┌─ INPUT DATA
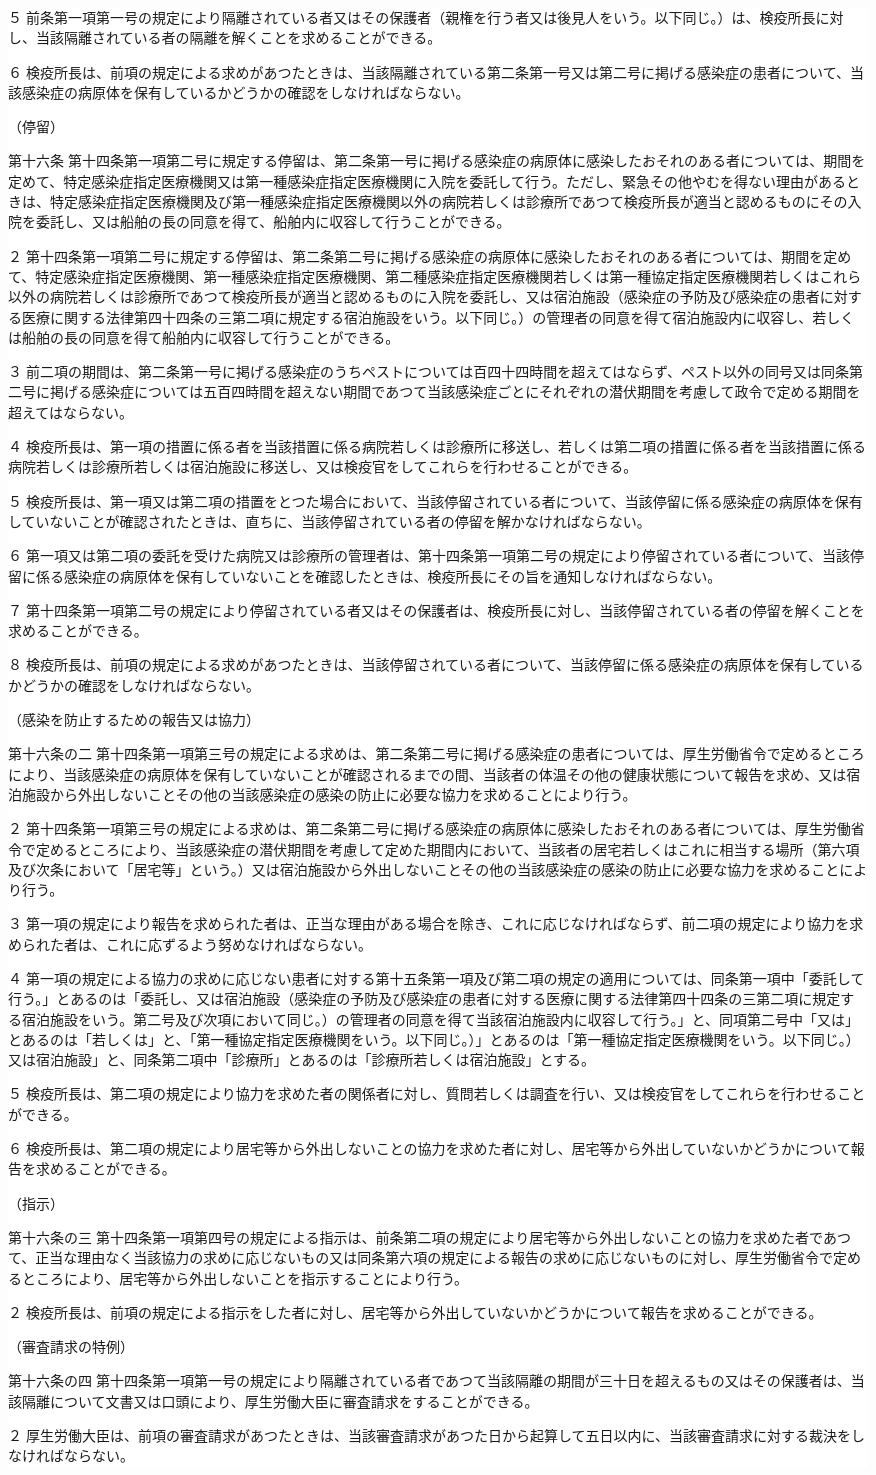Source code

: ５ 前条第一項第一号の規定により隔離されている者又はその保護者（親権を行う者又は後見人をいう。以下同じ。）は、検疫所長に対し、当該隔離されている者の隔離を解くことを求めることができる。

６ 検疫所長は、前項の規定による求めがあつたときは、当該隔離されている第二条第一号又は第二号に掲げる感染症の患者について、当該感染症の病原体を保有しているかどうかの確認をしなければならない。

（停留）

第十六条 第十四条第一項第二号に規定する停留は、第二条第一号に掲げる感染症の病原体に感染したおそれのある者については、期間を定めて、特定感染症指定医療機関又は第一種感染症指定医療機関に入院を委託して行う。ただし、緊急その他やむを得ない理由があるときは、特定感染症指定医療機関及び第一種感染症指定医療機関以外の病院若しくは診療所であつて検疫所長が適当と認めるものにその入院を委託し、又は船舶の長の同意を得て、船舶内に収容して行うことができる。

２ 第十四条第一項第二号に規定する停留は、第二条第二号に掲げる感染症の病原体に感染したおそれのある者については、期間を定めて、特定感染症指定医療機関、第一種感染症指定医療機関、第二種感染症指定医療機関若しくは第一種協定指定医療機関若しくはこれら以外の病院若しくは診療所であつて検疫所長が適当と認めるものに入院を委託し、又は宿泊施設（感染症の予防及び感染症の患者に対する医療に関する法律第四十四条の三第二項に規定する宿泊施設をいう。以下同じ。）の管理者の同意を得て宿泊施設内に収容し、若しくは船舶の長の同意を得て船舶内に収容して行うことができる。

３ 前二項の期間は、第二条第一号に掲げる感染症のうちペストについては百四十四時間を超えてはならず、ペスト以外の同号又は同条第二号に掲げる感染症については五百四時間を超えない期間であつて当該感染症ごとにそれぞれの潜伏期間を考慮して政令で定める期間を超えてはならない。

４ 検疫所長は、第一項の措置に係る者を当該措置に係る病院若しくは診療所に移送し、若しくは第二項の措置に係る者を当該措置に係る病院若しくは診療所若しくは宿泊施設に移送し、又は検疫官をしてこれらを行わせることができる。

５ 検疫所長は、第一項又は第二項の措置をとつた場合において、当該停留されている者について、当該停留に係る感染症の病原体を保有していないことが確認されたときは、直ちに、当該停留されている者の停留を解かなければならない。

６ 第一項又は第二項の委託を受けた病院又は診療所の管理者は、第十四条第一項第二号の規定により停留されている者について、当該停留に係る感染症の病原体を保有していないことを確認したときは、検疫所長にその旨を通知しなければならない。

７ 第十四条第一項第二号の規定により停留されている者又はその保護者は、検疫所長に対し、当該停留されている者の停留を解くことを求めることができる。

８ 検疫所長は、前項の規定による求めがあつたときは、当該停留されている者について、当該停留に係る感染症の病原体を保有しているかどうかの確認をしなければならない。

（感染を防止するための報告又は協力）

第十六条の二 第十四条第一項第三号の規定による求めは、第二条第二号に掲げる感染症の患者については、厚生労働省令で定めるところにより、当該感染症の病原体を保有していないことが確認されるまでの間、当該者の体温その他の健康状態について報告を求め、又は宿泊施設から外出しないことその他の当該感染症の感染の防止に必要な協力を求めることにより行う。

２ 第十四条第一項第三号の規定による求めは、第二条第二号に掲げる感染症の病原体に感染したおそれのある者については、厚生労働省令で定めるところにより、当該感染症の潜伏期間を考慮して定めた期間内において、当該者の居宅若しくはこれに相当する場所（第六項及び次条において「居宅等」という。）又は宿泊施設から外出しないことその他の当該感染症の感染の防止に必要な協力を求めることにより行う。

３ 第一項の規定により報告を求められた者は、正当な理由がある場合を除き、これに応じなければならず、前二項の規定により協力を求められた者は、これに応ずるよう努めなければならない。

４ 第一項の規定による協力の求めに応じない患者に対する第十五条第一項及び第二項の規定の適用については、同条第一項中「委託して行う。」とあるのは「委託し、又は宿泊施設（感染症の予防及び感染症の患者に対する医療に関する法律第四十四条の三第二項に規定する宿泊施設をいう。第二号及び次項において同じ。）の管理者の同意を得て当該宿泊施設内に収容して行う。」と、同項第二号中「又は」とあるのは「若しくは」と、「第一種協定指定医療機関をいう。以下同じ。）」とあるのは「第一種協定指定医療機関をいう。以下同じ。）又は宿泊施設」と、同条第二項中「診療所」とあるのは「診療所若しくは宿泊施設」とする。

５ 検疫所長は、第二項の規定により協力を求めた者の関係者に対し、質問若しくは調査を行い、又は検疫官をしてこれらを行わせることができる。

６ 検疫所長は、第二項の規定により居宅等から外出しないことの協力を求めた者に対し、居宅等から外出していないかどうかについて報告を求めることができる。

（指示）

第十六条の三 第十四条第一項第四号の規定による指示は、前条第二項の規定により居宅等から外出しないことの協力を求めた者であつて、正当な理由なく当該協力の求めに応じないもの又は同条第六項の規定による報告の求めに応じないものに対し、厚生労働省令で定めるところにより、居宅等から外出しないことを指示することにより行う。

２ 検疫所長は、前項の規定による指示をした者に対し、居宅等から外出していないかどうかについて報告を求めることができる。

（審査請求の特例）

第十六条の四 第十四条第一項第一号の規定により隔離されている者であつて当該隔離の期間が三十日を超えるもの又はその保護者は、当該隔離について文書又は口頭により、厚生労働大臣に審査請求をすることができる。

２ 厚生労働大臣は、前項の審査請求があつたときは、当該審査請求があつた日から起算して五日以内に、当該審査請求に対する裁決をしなければならない。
└─
The response must contain exactly the lines from the one with "２ 検疫所長は、前項の規定に" to the end of the entries above, both included, and nothing more.

## RESULT BELOW
２ 検疫所長は、前項の規定による指示をした者に対し、居宅等から外出していないかどうかについて報告を求めることができる。

（審査請求の特例）

第十六条の四 第十四条第一項第一号の規定により隔離されている者であつて当該隔離の期間が三十日を超えるもの又はその保護者は、当該隔離について文書又は口頭により、厚生労働大臣に審査請求をすることができる。

２ 厚生労働大臣は、前項の審査請求があつたときは、当該審査請求があつた日から起算して五日以内に、当該審査請求に対する裁決をしなければならない。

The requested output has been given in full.